Hal ini diketahui dari keterangan saksi bernama Fonny, Direktur PT Berlian Express. Menurutnya, pengiriman driving simulator roda empat dari PT CMMA dilakukan bertahap.

"Pengiriman bulan 7 atau 8 (tahun 2012)," ujar Fonny menyebut pengiriman terakhir simulator R4 dalam sidang lanjutan dengan terdakwa Irjen Djoko Susilo di Pengadilan Tipikor, Jakarta, Selasa (4/6/2013).

SCROLL TO CONTINUE WITH CONTENT

Fonny menjelaskan total simulator yang dikirim melalui jasa pengirimannya mencapai lebih dari 1.000 unit.
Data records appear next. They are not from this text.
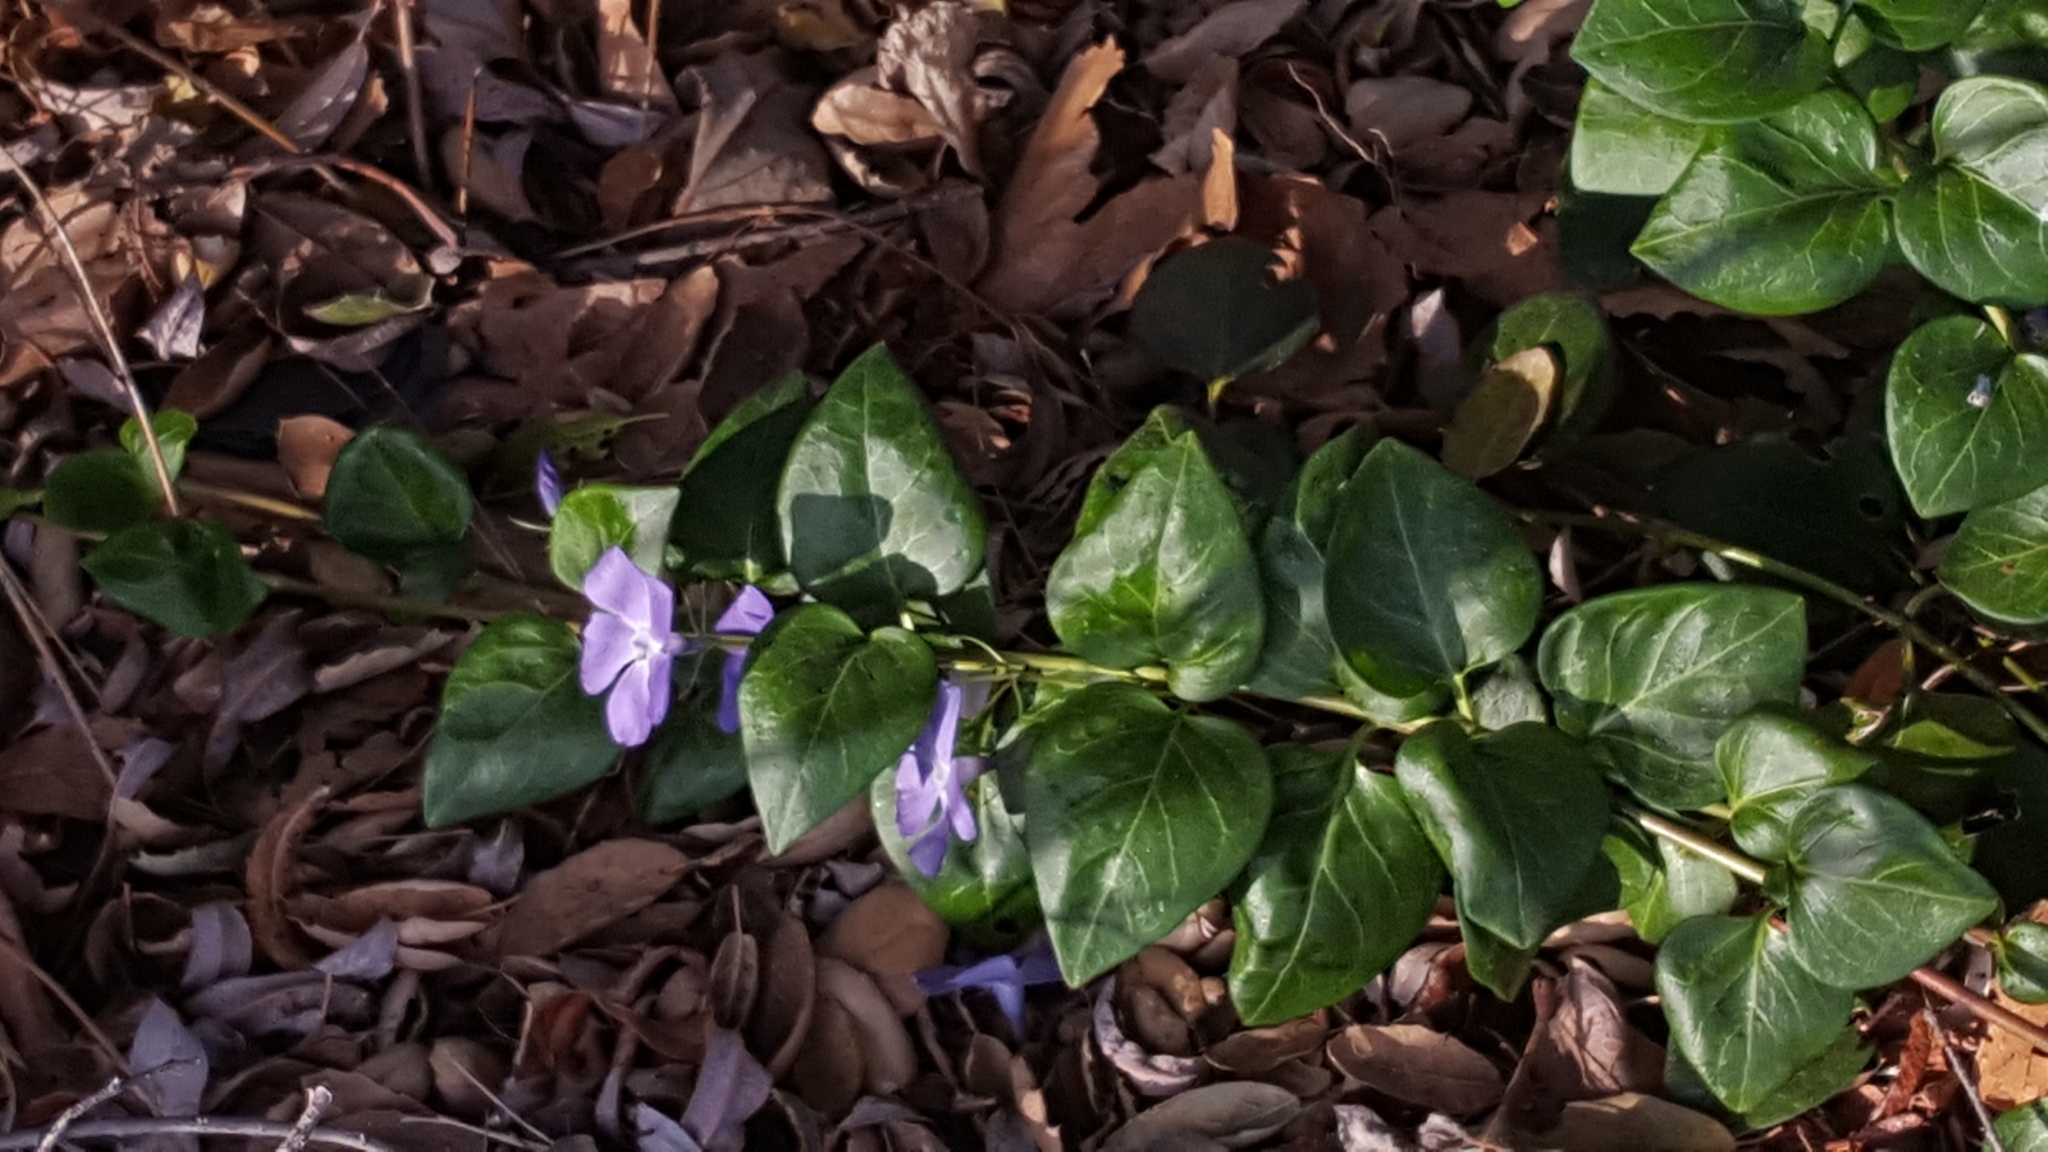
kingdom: Plantae
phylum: Tracheophyta
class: Magnoliopsida
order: Gentianales
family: Apocynaceae
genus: Vinca
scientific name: Vinca major
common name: Greater periwinkle
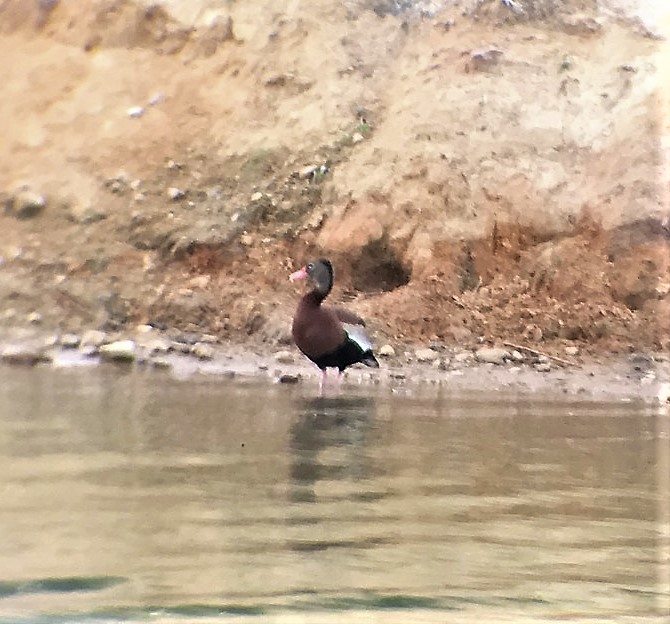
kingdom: Animalia
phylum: Chordata
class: Aves
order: Anseriformes
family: Anatidae
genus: Dendrocygna
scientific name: Dendrocygna autumnalis
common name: Black-bellied whistling duck
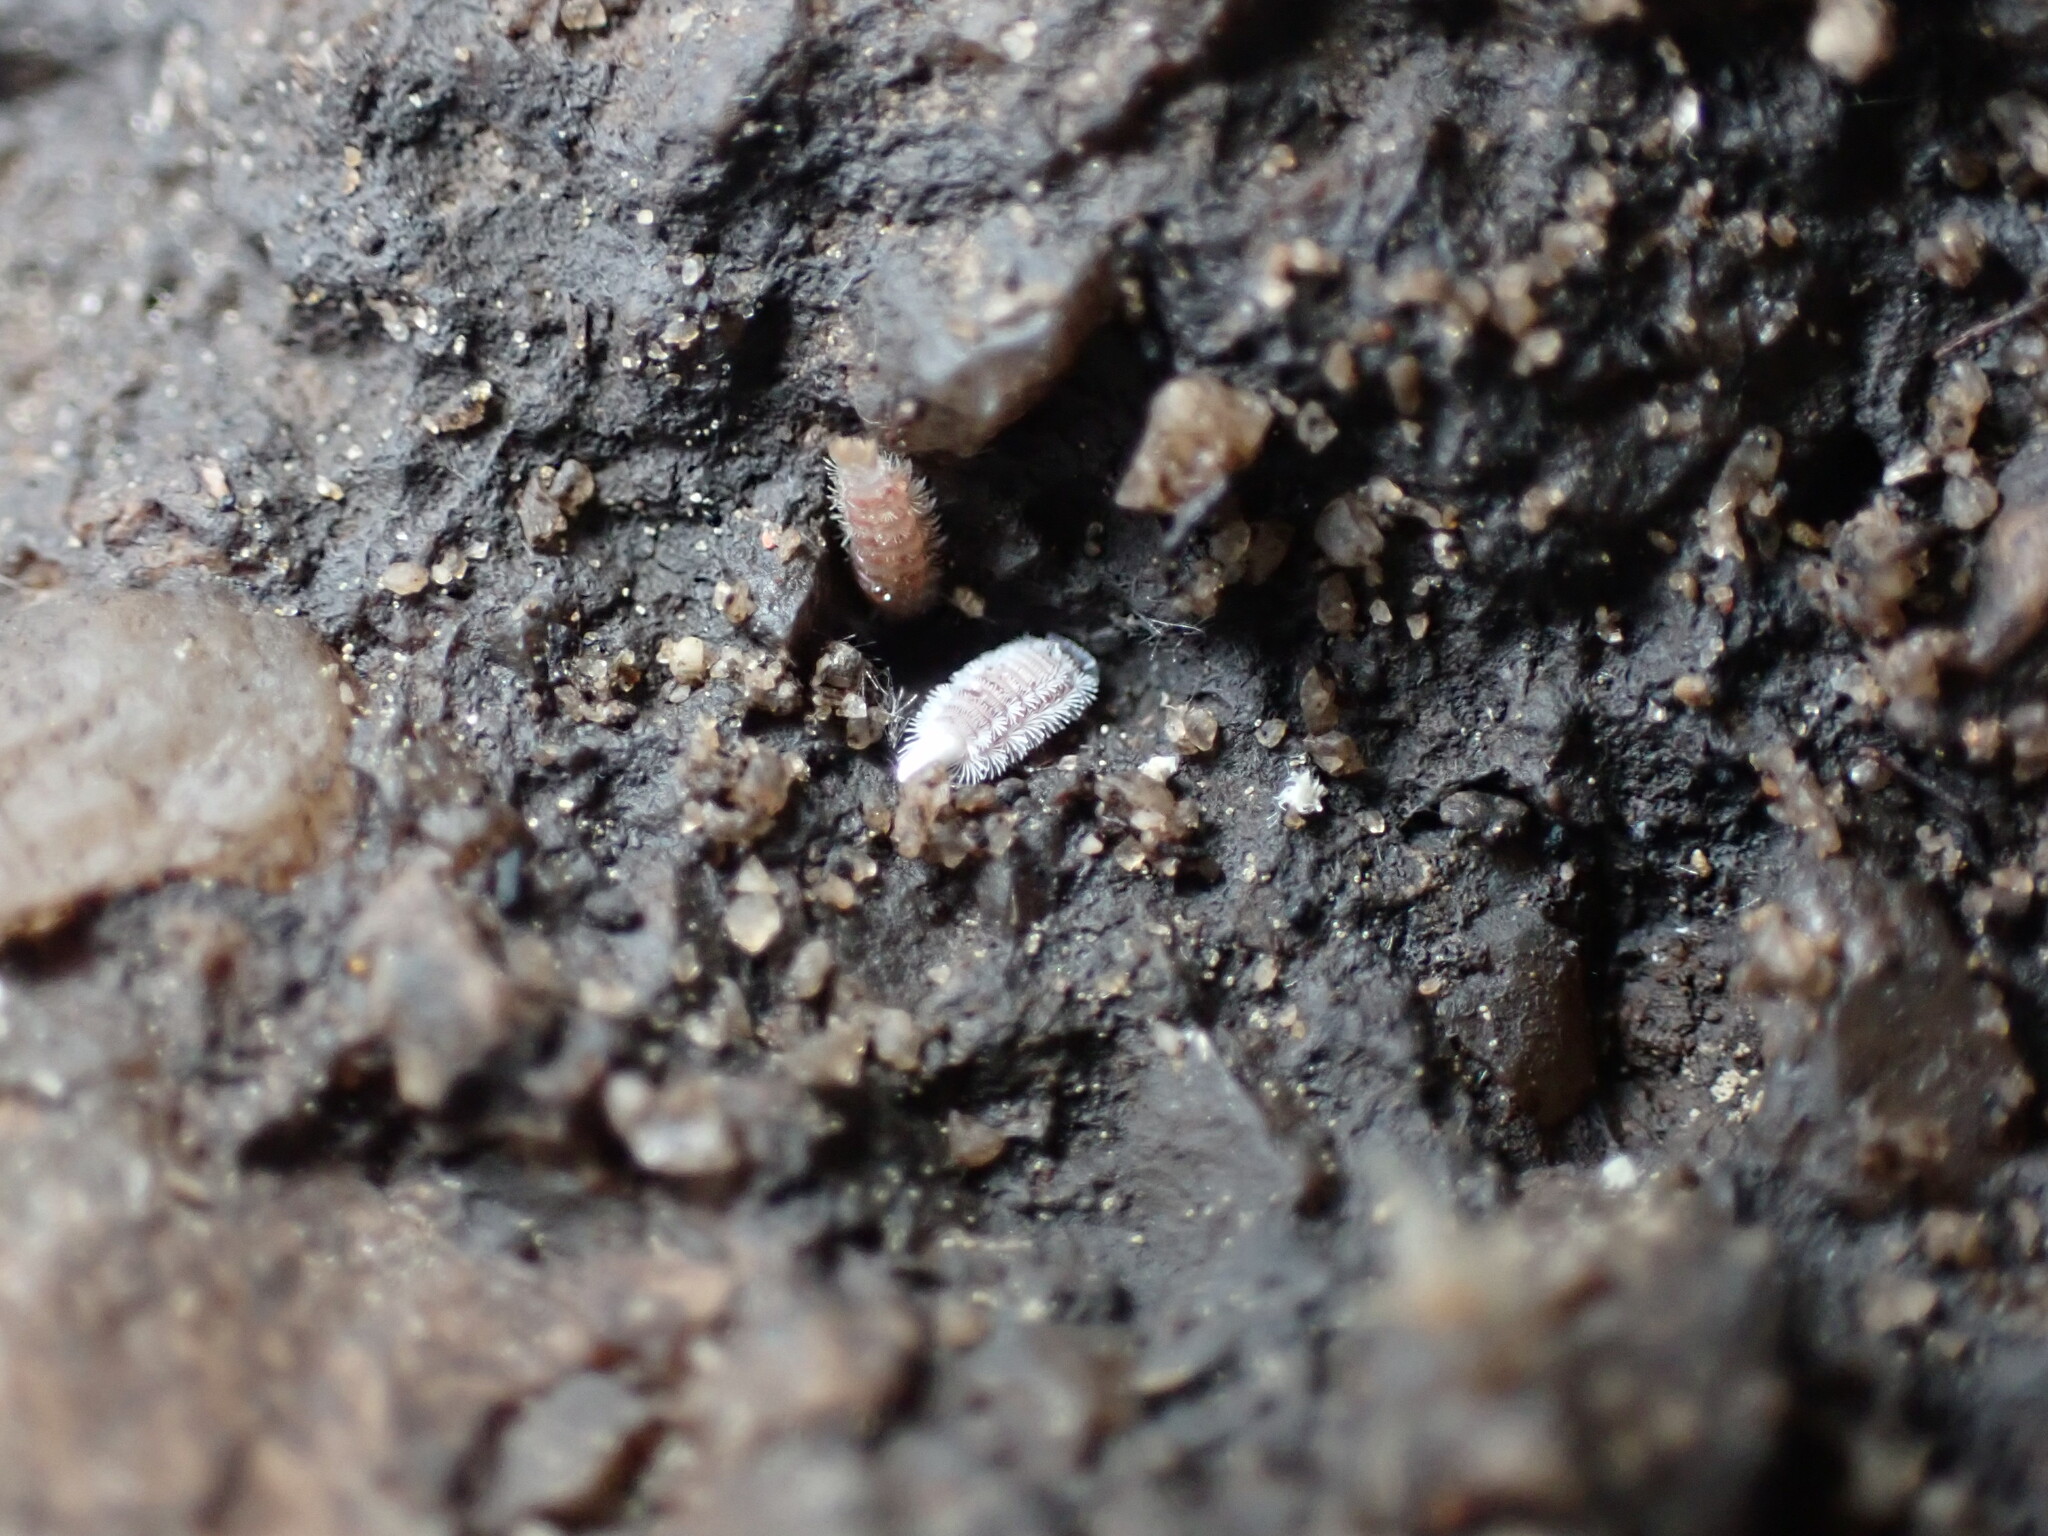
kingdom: Animalia
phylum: Arthropoda
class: Diplopoda
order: Polyxenida
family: Polyxenidae
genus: Polyxenus
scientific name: Polyxenus lagurus
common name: Bristly millipede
Dia tak hafal persis jumlah simulator R2 dan R4 yang dikirim ke daerah sesuai permintaan PT CMMA, pemenang pelaksana pengerjaan proyek simulator.

Untuk jasa pengiriman ini, PT Berlian menerima pembayaran dengan total sekitar Rp 6 miliar. Tapi tidak ada kontrak yang dibuat PT Berlian dengan CMMA.

"R2 hampir 500, R4 500 (unit) lebih. Pembayaran melalui transfer," sebut dia.

Jaksa dalam dakwaannya menerangkan, pada awal Desember 2011, Budi Susanto Direktur PT CMMA mengajukan pencairan anggaran untuk pembayaran pekerjaan pengadaan driving simulator R4 kepada Korlantas Polri. Pada 6 Desember 2011 dilakukan pencairan anggaran simulator R4 sebesar 100 persen yaitu 127,526 miliar yang masuk ke rekening PT CMMA.

Di dalam dakwaan jaksa penuntut umum, pencairan anggaran untuk simulator R2 juga dibayarkan ke PT CMMA sebelum pekerjaan pengadaan driving simulator selesai dilaksanakan seluruhnya. Hal ini sebut jaksa bertentangan dengan Pasal 89 ayat 1 Pepres Nomor 54/2010 tentang Pengadaan Barang/Jasa Pemerintah.